Several points of interest as the penultimate round of the home-and-away season begins:
1. With Geelong's stunning upset at the hands of the excoriated Magpies (and we were the excoriartors on Tuesday) in Friday Night Footy (time difference! If you wanna listen to the future, tune into Australian radio!), the eight teams for finals are set in stone, seventeen games from the end of the season! There's still a bunch of position jockeying to be done (places 5-8 - Richmond, Western, Adelaide and the Kangaroos - all have seven losses), but Geelong's spectacular championship run over the last eight years is over. Eight years, eight post-seasons, three titles, 70+% winning percentage (season and finals), and a host of players in their thirties now who have given their footy lives to my wife's beloved Cats and are now on their way out...either now or soon enough. Some tough decisions will have to be made, and it leads into a conversation about how a team handles this scenario, one many if not most great teams have to deal with: how to handle the transition period. More on this topic in a blog post in the near future, I'm sure.

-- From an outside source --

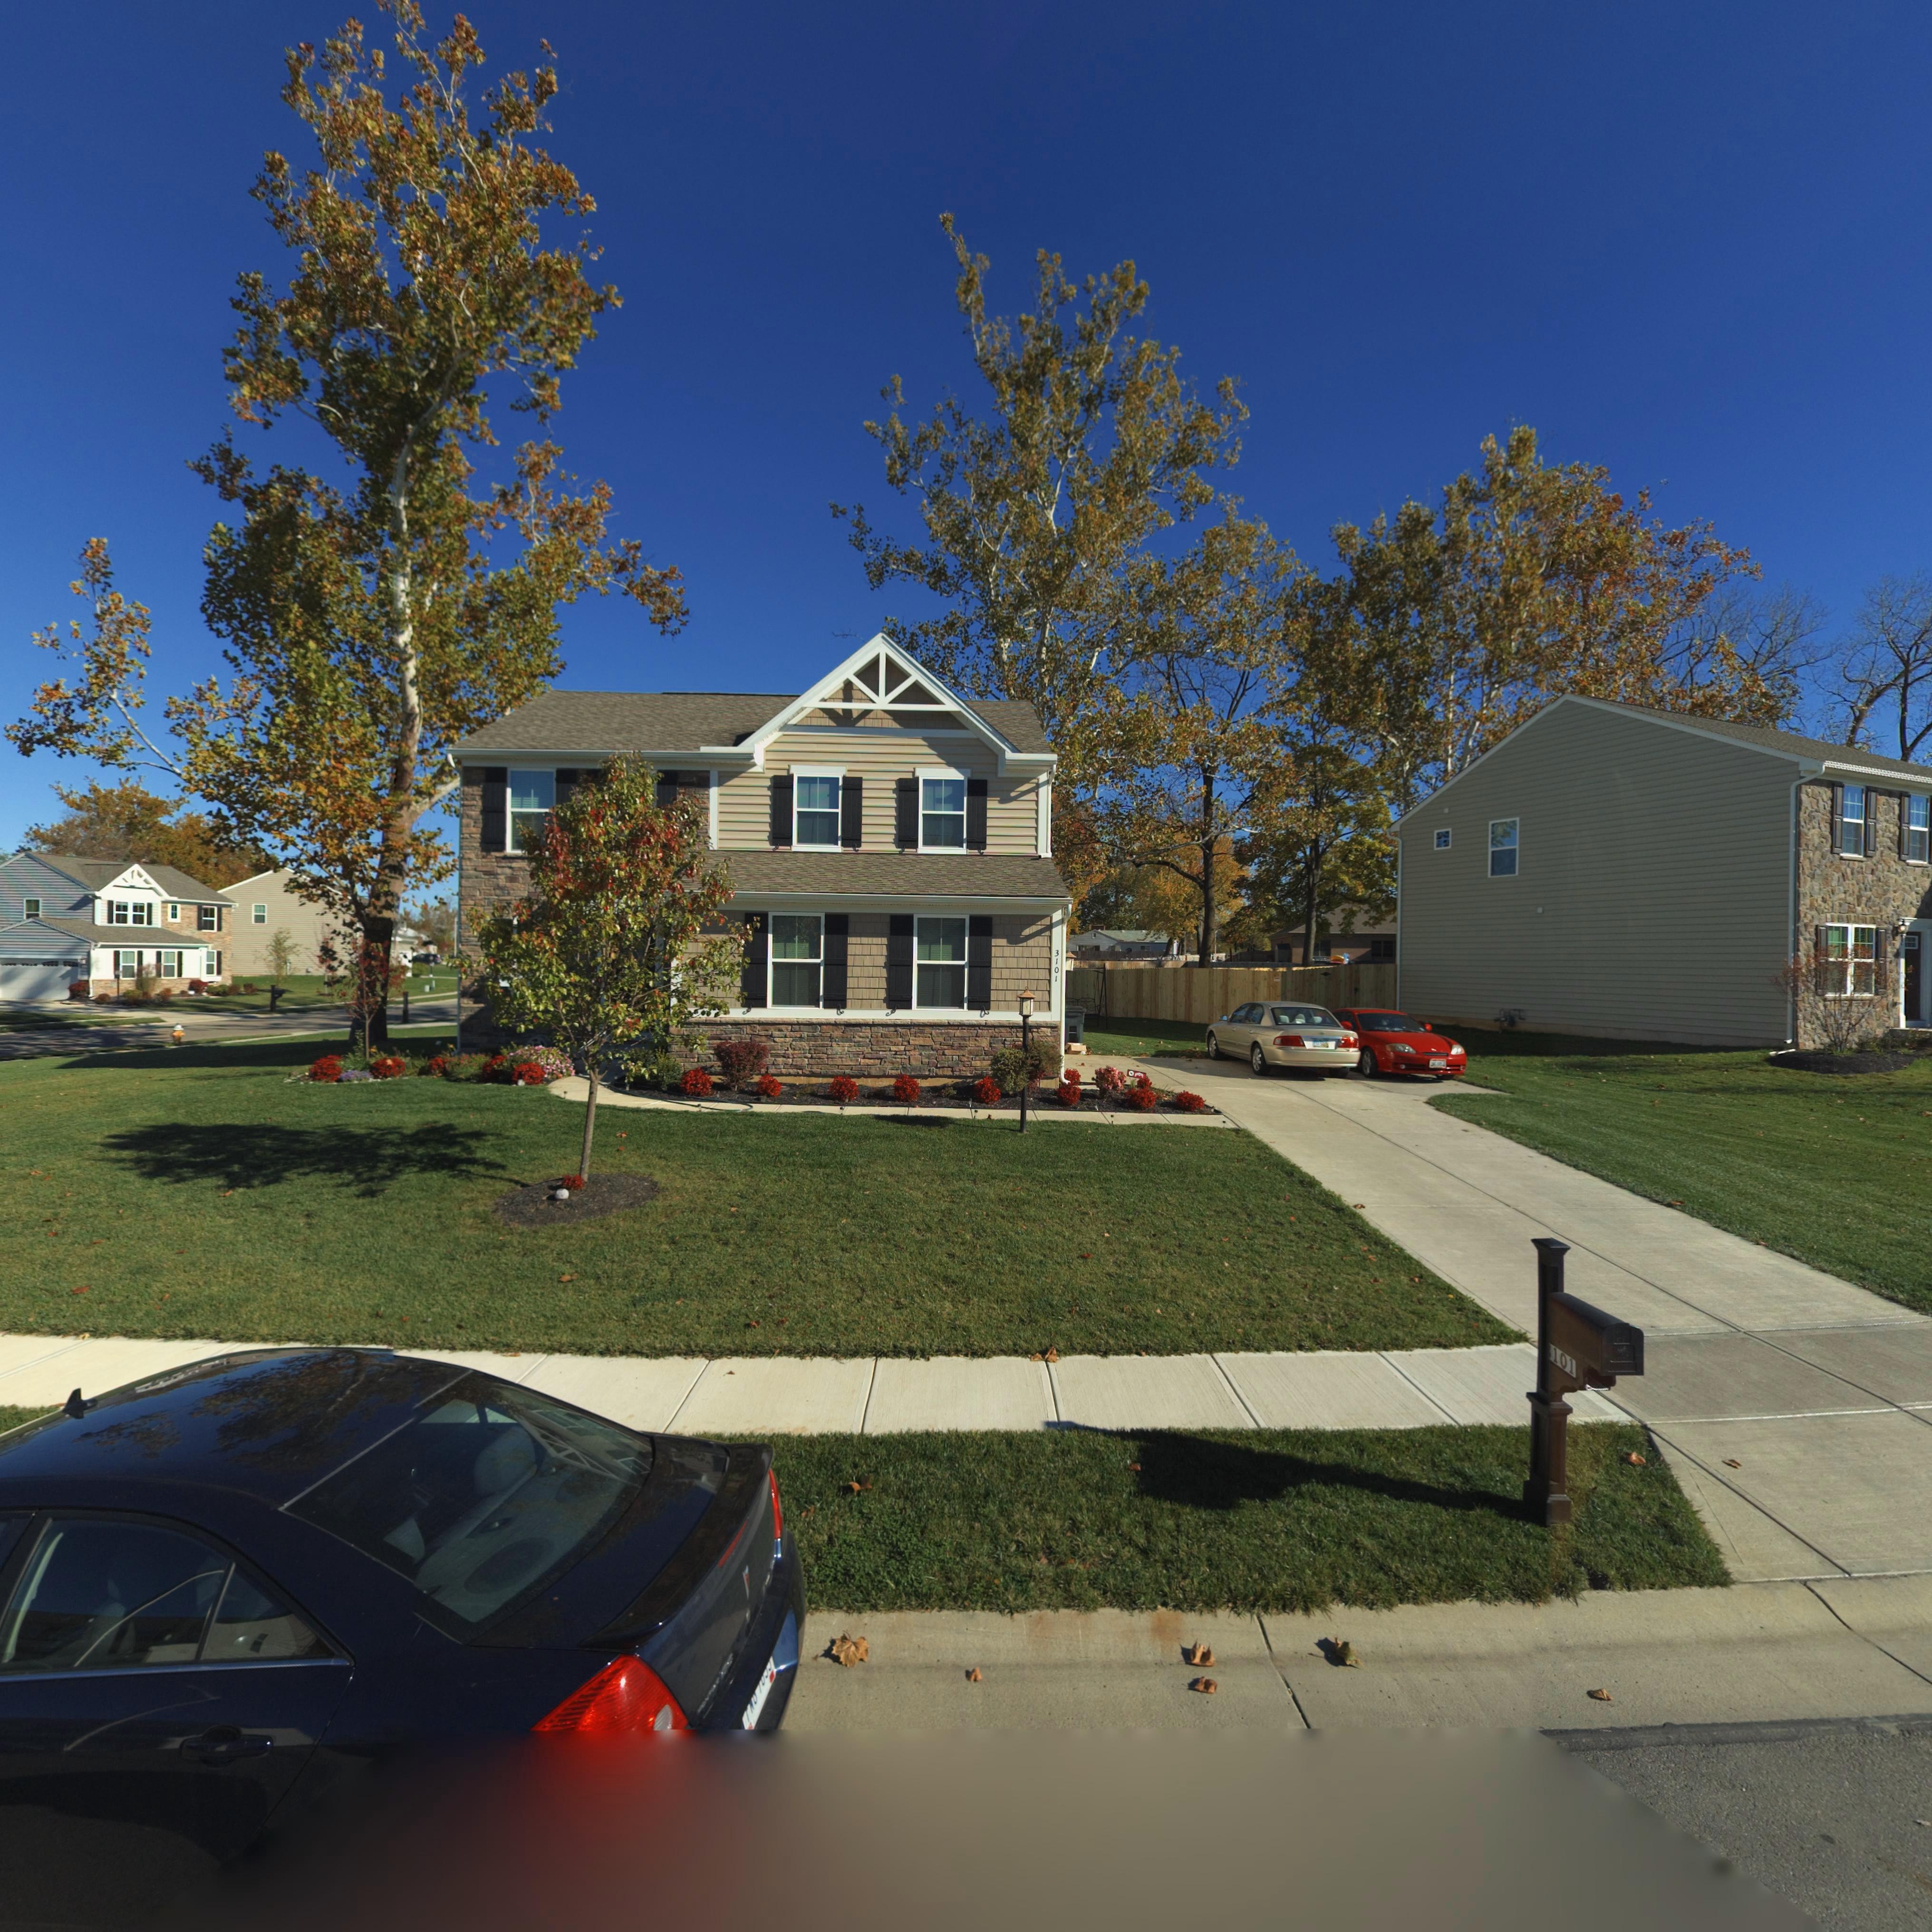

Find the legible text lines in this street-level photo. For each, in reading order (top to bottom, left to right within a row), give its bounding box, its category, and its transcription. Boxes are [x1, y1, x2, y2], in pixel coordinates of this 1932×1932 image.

2. Fremantle's wunderkind Nat Fyfe had such a spectacular first half of the season that not only was he the Brownlow Medal favorite for MVP, one betting house actually paid off bets on Fyfe by round eight and closed the betting on him! But between his own niggling injury problems, his brushes with being disqualified for the award through suspensions (a head hit two weeks ago that by all rights should have ended his quest somehow escaped punishment from the Match Review Panel), and Fremantle's struggles as a team over the last few weeks, the Brownlow is no longer a certainty by any means. On our Player Of The Year tally, after ten rounds, Fyfe had 208 points when no other player had yet past 100 - but now, he's been stuck on 221 for five or six rounds, while Dan Hannebury (Sydney) leads the charge up the hill towards him at 168. It's only theoretically feasible for Hannebury to catch him at this point, but with Fyfe out of the last two games with an undisclosed medical issue (I think it's charlielossphobia - "the fear of copping a penalty that would ruin my chances of winning the Charlie Brownlow medal"), the chances are at least there. Interestingly, since Fyfe has missed four (and probably five next week) games this season, it's the second year in a row that the medal favorite will have missed so much time: Gary Ablett Jr. went out with the shoulder injury in round fifteen (and with him, Gold Coast's finals chances), and still came in second to surprise winner Matt Priddis of West Coast. Suddenly, the awards voting will be interesting!
3. Carlton hired a new coach this week: a man named Brendan Bolton, a great assistant at Hawthorn for many years, a proven winner who should bring a strong organizational model to a club in disarray, if he's allowed to (and they're saying all the right things). Bolton will join the Blues immediately, even though Carlton has nothing left to play for and Hawthorn is in the thick of the hunt for a historic three-peat. Wouldn't he be better served staying with the team who needs (and was PAYING for) his services NOW, rather than the one who'll be in the same place in a month? Again, here's a subject we'll be addressing in the near future, in all sports.
4. Finally, a great story: Daniel Menzel, a 24-year old Geelong player who's suffered through FOUR knee reconstructions since he last played in the big leagues four years ago, was the Cats highlight in the Friday night game, scoring four goals, taking some incredible marks (high flying catches), and generally showing why the team was so patient with him. How wonderful to see THAT kind of hard work pay off like that!